[Opening Data to examine section]

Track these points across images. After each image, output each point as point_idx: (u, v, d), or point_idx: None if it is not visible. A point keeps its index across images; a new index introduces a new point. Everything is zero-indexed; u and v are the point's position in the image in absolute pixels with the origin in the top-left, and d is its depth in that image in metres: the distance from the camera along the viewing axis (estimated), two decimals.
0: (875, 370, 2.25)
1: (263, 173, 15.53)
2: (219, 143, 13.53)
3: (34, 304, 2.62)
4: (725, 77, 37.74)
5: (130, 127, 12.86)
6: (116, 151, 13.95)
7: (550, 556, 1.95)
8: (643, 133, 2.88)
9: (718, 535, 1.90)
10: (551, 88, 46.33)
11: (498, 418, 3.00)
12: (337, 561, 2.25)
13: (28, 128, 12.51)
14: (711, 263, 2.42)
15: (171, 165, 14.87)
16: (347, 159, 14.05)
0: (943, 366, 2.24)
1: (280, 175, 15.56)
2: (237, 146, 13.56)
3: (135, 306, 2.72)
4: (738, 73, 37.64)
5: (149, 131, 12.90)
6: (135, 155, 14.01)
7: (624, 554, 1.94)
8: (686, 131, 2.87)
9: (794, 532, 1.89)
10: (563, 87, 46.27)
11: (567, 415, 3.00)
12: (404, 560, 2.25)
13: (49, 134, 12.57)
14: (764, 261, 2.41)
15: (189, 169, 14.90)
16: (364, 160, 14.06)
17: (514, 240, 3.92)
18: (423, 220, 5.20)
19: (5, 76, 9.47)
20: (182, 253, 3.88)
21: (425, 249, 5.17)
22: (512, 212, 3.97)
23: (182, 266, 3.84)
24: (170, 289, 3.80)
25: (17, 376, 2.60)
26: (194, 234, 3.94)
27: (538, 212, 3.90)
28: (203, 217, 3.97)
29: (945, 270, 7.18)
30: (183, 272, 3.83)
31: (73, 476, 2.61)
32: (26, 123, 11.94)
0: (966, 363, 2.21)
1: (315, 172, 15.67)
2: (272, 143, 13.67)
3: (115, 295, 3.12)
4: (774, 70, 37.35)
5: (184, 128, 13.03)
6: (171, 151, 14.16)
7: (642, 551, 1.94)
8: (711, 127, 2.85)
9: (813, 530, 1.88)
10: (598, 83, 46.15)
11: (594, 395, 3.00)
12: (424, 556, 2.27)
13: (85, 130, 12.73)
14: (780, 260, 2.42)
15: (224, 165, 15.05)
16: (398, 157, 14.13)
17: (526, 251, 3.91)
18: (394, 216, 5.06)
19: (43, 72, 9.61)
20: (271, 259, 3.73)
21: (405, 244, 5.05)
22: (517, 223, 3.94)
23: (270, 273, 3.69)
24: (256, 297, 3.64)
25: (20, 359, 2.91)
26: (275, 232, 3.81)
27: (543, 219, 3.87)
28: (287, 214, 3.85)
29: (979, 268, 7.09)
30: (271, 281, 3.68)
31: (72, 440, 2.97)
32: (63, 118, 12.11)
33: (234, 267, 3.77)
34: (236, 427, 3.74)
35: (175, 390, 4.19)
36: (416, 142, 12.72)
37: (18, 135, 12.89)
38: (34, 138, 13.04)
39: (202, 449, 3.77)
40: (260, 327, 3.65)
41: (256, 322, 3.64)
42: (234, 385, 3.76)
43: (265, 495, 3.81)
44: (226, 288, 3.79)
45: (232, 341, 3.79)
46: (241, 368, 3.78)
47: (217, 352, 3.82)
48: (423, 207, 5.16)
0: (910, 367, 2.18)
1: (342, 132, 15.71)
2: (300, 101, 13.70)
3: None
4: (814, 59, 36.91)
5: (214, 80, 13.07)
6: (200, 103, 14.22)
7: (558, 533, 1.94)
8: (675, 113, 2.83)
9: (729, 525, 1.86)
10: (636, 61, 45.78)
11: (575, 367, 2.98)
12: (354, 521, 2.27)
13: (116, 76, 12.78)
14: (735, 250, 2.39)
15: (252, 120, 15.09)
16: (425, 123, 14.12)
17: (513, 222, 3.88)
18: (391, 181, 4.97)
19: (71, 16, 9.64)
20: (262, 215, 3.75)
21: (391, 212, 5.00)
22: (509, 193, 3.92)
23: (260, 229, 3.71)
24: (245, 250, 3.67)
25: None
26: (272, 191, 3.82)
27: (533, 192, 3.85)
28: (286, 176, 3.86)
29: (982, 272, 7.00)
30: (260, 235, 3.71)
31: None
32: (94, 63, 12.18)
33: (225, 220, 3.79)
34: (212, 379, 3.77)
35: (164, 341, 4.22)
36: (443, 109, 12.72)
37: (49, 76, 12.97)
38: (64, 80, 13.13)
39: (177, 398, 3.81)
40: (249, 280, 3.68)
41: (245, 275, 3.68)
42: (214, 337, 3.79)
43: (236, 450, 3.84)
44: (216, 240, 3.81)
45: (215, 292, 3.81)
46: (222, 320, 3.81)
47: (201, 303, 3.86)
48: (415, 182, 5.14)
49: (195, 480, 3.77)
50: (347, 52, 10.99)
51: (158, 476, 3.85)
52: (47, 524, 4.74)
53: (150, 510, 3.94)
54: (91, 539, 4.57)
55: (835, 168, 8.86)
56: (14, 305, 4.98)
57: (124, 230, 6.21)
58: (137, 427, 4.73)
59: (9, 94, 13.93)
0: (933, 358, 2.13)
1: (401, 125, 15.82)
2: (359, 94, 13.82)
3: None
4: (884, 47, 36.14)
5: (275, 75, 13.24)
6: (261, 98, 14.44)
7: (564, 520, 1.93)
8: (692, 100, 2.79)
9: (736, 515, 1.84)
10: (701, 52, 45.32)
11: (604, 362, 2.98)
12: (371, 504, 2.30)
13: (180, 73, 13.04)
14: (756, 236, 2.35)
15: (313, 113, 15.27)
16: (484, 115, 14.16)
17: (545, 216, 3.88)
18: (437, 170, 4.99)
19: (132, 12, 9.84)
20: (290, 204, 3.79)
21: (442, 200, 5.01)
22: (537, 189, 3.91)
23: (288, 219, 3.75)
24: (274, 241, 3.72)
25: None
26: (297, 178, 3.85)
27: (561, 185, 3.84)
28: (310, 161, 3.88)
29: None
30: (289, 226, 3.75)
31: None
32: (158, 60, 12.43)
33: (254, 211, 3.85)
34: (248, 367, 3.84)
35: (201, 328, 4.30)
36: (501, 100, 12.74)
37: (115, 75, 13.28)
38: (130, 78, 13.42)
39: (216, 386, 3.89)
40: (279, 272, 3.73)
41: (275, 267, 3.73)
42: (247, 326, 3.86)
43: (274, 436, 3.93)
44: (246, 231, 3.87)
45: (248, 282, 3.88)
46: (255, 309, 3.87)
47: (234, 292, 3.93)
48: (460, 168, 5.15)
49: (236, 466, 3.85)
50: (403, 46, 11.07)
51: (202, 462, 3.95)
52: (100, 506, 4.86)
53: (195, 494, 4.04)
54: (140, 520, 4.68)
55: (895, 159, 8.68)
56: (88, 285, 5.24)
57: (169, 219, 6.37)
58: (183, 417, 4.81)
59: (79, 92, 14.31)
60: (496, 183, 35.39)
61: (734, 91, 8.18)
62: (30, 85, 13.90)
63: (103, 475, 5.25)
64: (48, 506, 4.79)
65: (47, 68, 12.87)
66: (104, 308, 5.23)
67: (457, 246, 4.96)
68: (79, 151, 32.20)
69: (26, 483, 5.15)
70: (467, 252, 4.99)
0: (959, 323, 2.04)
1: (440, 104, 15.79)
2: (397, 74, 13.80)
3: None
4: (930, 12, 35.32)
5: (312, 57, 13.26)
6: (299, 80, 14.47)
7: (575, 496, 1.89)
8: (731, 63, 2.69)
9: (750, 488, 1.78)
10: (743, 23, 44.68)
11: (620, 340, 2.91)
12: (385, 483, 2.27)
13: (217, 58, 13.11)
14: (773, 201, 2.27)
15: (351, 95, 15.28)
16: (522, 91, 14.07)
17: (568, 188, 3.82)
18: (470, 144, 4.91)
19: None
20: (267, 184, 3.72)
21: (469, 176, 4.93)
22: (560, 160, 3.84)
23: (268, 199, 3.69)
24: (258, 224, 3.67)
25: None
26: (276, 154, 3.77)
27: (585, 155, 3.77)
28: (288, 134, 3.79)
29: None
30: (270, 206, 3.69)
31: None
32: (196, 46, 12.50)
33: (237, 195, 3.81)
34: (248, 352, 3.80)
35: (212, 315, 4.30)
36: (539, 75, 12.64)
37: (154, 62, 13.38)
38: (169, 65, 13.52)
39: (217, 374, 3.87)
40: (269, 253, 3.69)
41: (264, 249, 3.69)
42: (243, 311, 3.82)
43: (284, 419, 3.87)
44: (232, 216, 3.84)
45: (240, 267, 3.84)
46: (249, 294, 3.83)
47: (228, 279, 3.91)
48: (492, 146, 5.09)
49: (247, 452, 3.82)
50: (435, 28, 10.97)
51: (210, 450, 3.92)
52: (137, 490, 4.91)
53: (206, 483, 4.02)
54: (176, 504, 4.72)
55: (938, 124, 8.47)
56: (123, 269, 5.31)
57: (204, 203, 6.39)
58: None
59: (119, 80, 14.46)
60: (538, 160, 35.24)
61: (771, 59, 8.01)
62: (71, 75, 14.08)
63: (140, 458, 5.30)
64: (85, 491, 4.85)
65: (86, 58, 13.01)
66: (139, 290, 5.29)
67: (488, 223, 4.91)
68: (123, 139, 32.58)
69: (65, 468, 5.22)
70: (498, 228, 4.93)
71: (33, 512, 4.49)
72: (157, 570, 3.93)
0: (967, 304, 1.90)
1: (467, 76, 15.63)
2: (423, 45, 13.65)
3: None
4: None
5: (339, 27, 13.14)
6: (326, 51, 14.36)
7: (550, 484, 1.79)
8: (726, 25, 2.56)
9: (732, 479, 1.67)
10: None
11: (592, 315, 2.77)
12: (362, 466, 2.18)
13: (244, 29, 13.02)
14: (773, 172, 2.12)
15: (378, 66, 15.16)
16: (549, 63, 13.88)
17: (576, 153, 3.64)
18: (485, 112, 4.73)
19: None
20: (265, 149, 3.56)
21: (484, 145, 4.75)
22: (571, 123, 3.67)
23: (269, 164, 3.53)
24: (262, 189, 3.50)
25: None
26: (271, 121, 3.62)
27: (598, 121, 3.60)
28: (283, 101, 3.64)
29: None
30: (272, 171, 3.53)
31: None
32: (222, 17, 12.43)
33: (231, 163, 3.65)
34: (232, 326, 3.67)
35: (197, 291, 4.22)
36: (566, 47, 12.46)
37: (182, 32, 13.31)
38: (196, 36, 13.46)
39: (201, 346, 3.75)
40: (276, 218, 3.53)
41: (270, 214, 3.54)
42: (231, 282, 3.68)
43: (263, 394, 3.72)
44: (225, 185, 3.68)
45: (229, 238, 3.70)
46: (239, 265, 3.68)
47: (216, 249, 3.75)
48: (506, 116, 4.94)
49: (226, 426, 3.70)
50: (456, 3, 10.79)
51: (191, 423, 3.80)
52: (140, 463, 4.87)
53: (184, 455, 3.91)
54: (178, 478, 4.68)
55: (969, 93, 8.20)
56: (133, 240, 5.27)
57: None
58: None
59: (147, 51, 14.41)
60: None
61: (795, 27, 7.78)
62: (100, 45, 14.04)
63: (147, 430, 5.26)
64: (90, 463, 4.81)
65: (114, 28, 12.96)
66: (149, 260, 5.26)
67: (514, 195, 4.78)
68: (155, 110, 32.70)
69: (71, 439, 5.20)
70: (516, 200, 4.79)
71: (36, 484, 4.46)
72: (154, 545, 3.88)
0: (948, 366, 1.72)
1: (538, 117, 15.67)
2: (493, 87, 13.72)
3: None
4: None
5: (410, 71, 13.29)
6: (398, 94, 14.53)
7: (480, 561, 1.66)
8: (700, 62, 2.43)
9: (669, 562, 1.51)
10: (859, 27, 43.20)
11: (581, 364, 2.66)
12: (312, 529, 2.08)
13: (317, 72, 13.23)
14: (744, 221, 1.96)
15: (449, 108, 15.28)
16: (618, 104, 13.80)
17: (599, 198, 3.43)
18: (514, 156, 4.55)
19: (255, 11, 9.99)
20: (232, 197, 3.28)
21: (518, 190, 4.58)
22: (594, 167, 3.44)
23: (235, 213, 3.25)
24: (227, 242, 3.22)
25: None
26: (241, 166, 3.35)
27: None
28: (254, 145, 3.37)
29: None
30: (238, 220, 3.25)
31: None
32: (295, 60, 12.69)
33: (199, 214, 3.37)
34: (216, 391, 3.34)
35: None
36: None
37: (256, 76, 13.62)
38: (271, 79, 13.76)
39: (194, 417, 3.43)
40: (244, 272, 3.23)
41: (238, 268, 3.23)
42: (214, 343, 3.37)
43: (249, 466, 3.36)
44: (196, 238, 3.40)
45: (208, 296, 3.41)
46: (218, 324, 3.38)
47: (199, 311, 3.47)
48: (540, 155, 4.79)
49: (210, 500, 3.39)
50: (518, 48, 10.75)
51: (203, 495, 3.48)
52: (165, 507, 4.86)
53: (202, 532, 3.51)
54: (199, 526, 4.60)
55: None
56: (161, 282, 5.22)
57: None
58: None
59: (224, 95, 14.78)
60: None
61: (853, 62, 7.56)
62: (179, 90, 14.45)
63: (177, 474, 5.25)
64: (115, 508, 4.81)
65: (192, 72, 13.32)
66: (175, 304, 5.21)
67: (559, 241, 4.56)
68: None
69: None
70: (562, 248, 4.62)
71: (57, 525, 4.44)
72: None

[Closing Data to examine section]

▸ Work instructions
Lines wanted from the listing above: the line with "34: (236, 427, 3.74)" up to and including the line with "47: (217, 352, 3.82)". Please write them out exactly, adding nothing else.

▸ Task answer
34: (236, 427, 3.74)
35: (175, 390, 4.19)
36: (416, 142, 12.72)
37: (18, 135, 12.89)
38: (34, 138, 13.04)
39: (202, 449, 3.77)
40: (260, 327, 3.65)
41: (256, 322, 3.64)
42: (234, 385, 3.76)
43: (265, 495, 3.81)
44: (226, 288, 3.79)
45: (232, 341, 3.79)
46: (241, 368, 3.78)
47: (217, 352, 3.82)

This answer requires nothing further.